The SC2002 Conference also selected several outstanding award winners for research papers presented during the meeting.
- Best Paper Award: "The Case of the Missing Supercomputer Performance: Achieving Optimal Performance on the 8,192 Processors of ASCI Q." Authors: Fabrizio Petrini, Darren Kerbyson, and Scott Pakin (Los Alamos National Laboratory). The researchers described how they improved the effective performance of ASCI Q, the world's second-fastest supercomputer. Using an arsenal of performance-analysis techniques including analytical models,
custom microbenchmarks, full applications, and simulators, they succeeded in observing,
identifying, and eliminating a serious—but previously undetected—performance problem.
- Best Student Paper: "A New Parallel Kernel-Independent Fast Multipole Method."
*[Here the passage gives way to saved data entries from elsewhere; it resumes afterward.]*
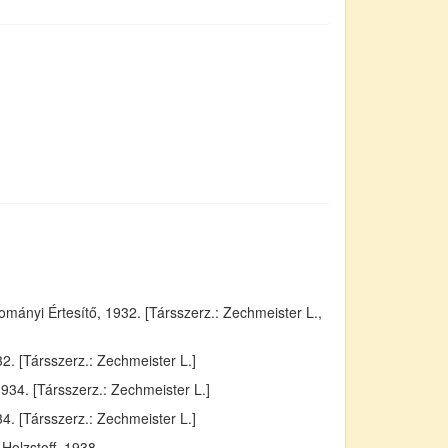
ányi Értesítő, 1932. [Társszerz.: Zechmeister L.,
. [Társszerz.: Zechmeister L.]
934. [Társszerz.: Zechmeister L.]
4. [Társszerz.: Zechmeister L.]
Holzstoff, 1938.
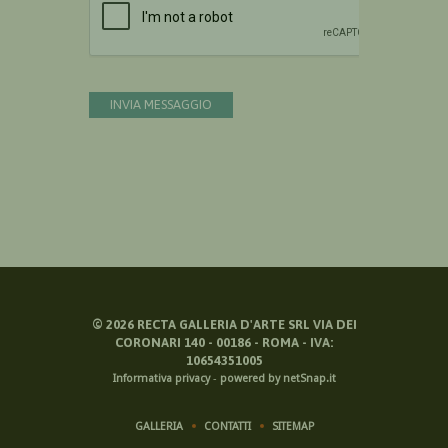
INVIA MESSAGGIO
©
2026
RECTA GALLERIA D'ARTE SRL VIA DEI
CORONARI 140 - 00186 - ROMA - IVA:
10654351005
Informativa privacy
-
powered by netSnap.it
GALLERIA
CONTATTI
SITEMAP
Authors: Lexing Ying, George Biros, Denis Zorin, and Harper Langston
(New York University).
Best Student Poster: "Improving the Performance of MPI Derived Datatypes by Optimizing Memory-Access Cost." Authors: Surendra Byna and Xian-He Sun (Illinois Institute of Technology, Chicago); William Gropp and Rajeev Thakur (Argonne National Laboratory).
SC2003 continues the 15-year Supercomputing Conference tradition of highlighting the most
innovative developments in high-performance computing and networking. Bringing together
scientists, engineers, researchers, educators, programmers, system administrators and
managers, SC2003 in Phoenix demonstrated how these developments are sparking new ideas and
new industries, as well as rekindling older ones. The conference features the latest
scientific and technical innovations from around the world, while its SC Global events
will showcase achievements in the arts and sciences among dozens of remote locations.
Next year, SC2004 will be held November 6-12 at the David L. Lawrence Convention Center in
Pittsburgh, Pennsylvania. The series of SC conferences is sponsored by the Institute of
Electrical and Electronics Engineers Computer Society and by the Association for Computing
Machinery's Special Interest Group on Computer Architecture.